Méconnu de la plupart des amateurs et amatrices de photographie, un biais racial, construit dans la calibration même des pellicules photographiques, existe depuis l’invention de l’impression en couleur. Pendant des décennies, le film couleur disponible sur le marché était conçu pour la peau blanche, et ce, aux dépens des personnes de couleur.
Entre les années 1940 et 1990, alors que la pellicule photo s’est graduellement popularisée et commercialisée, la compagnie Kodak a développé son propre système de calibrage de couleurs pour imprimer les films négatifs envoyés par la clientèle. Les techniciens et techniciennes de laboratoire utilisaient alors une référence appelée la Shirley Card. Sur cette dernière se trouvait une femme blanche aux cheveux bruns, tout sourire et entourée de blocs de couleur (rouge, vert, jaune et bleu) d’un côté et de blocs noirs, blancs et gris de l’autre.
Cette carte de référence permettait d’assurer la qualité des couleurs lors de l’impression. Elle tient son nom de la première femme à y figurer : Shirley Page, une employée de Kodak dans les années 1950. Nul ne pouvait imaginer à l’époque qu’elle deviendrait le standard d’une photographie calibrée avec succès en termes de lumière et de couleur. Si la compagnie a créé plusieurs autres Shirley Cards arborant différentes femmes au fil des années, une caractéristique est toujours restée la même : celle de la peau blanche.
Un biais invisible, mais omniprésent
Évidemment, les personnes blanches n’étaient pas les seules à utiliser des caméras. Toutefois, en raison du standard de calibration imposé, certaines personnes noires, hispaniques ou asiatiques paraissaient mal lors de l’impression. Ainsi, plus le sujet avait la peau foncée, moins il était visible sur la photo. Les produits chimiques qui recouvraient le film n'étaient tout simplement pas conçus pour capturer une diversité de tons autres que les teintes de blanc.
Pourquoi ne pas avoir incorporé une diversité d’ethnicités sur les Shirley Cards? Principalement en raison du public cible. Entre les années 1940 et 1990, la majorité des individus faisant développer des films chez Kodak étaient des familles blanches. La compagnie renforçait ainsi des préjugés raciaux en envoyant le message qu’être Blanc était synonyme de « normalité ».
Un enjeu toujours actuel
Si la plupart des problèmes de calibration ont été corrigés avec l’arrivée de la photographie numérique, il existe toujours des biais raciaux dans le monde de la photographie.
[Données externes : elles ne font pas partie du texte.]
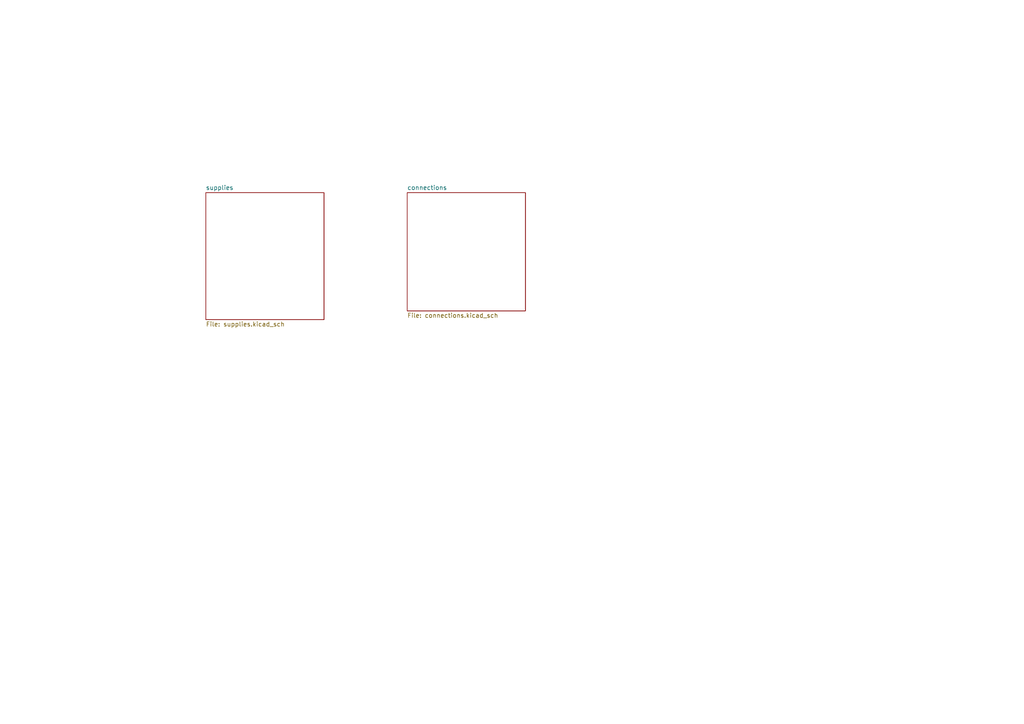
<source format=kicad_sch>
(kicad_sch (version 20230121) (generator eeschema)

  (uuid 586ea0e6-c5ea-4165-88e3-d0100509c84a)

  (paper "A4")

  (title_block
    (title "disting NT pedalboard breakout")
    (date "2024-11-14")
    (rev "1.0")
    (company "Expert Sleepers Ltd")
  )

  


  (sheet (at 59.69 55.88) (size 34.29 36.83) (fields_autoplaced)
    (stroke (width 0.1524) (type solid))
    (fill (color 0 0 0 0.0000))
    (uuid a31c107e-0ca8-4600-8196-a2289946c1d4)
    (property "Sheetname" "supplies" (at 59.69 55.1684 0)
      (effects (font (size 1.27 1.27)) (justify left bottom))
    )
    (property "Sheetfile" "supplies.kicad_sch" (at 59.69 93.2946 0)
      (effects (font (size 1.27 1.27)) (justify left top))
    )
    (instances
      (project "pedalboard_brk_1.0"
        (path "/586ea0e6-c5ea-4165-88e3-d0100509c84a" (page "2"))
      )
    )
  )

  (sheet (at 118.11 55.88) (size 34.29 34.29) (fields_autoplaced)
    (stroke (width 0.1524) (type solid))
    (fill (color 0 0 0 0.0000))
    (uuid ac4936dc-176e-4a0a-ba0d-45ff5e81ef5f)
    (property "Sheetname" "connections" (at 118.11 55.1684 0)
      (effects (font (size 1.27 1.27)) (justify left bottom))
    )
    (property "Sheetfile" "connections.kicad_sch" (at 118.11 90.7546 0)
      (effects (font (size 1.27 1.27)) (justify left top))
    )
    (instances
      (project "pedalboard_brk_1.0"
        (path "/586ea0e6-c5ea-4165-88e3-d0100509c84a" (page "3"))
      )
    )
  )

  (sheet_instances
    (path "/" (page "1"))
  )
)

</source>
La controverse entourant la couverture du magazine Vogue avec la gymnaste Simone Biles n'est qu’un exemple parmi tant d’autres. Certains membres de la communauté afro-américaine déploraient le fait que la photographe ne soit pas qualifiée pour capturer adéquatement la peau noire, et que le magazine aurait dû engager une personne noire pour photographier la championne olympique.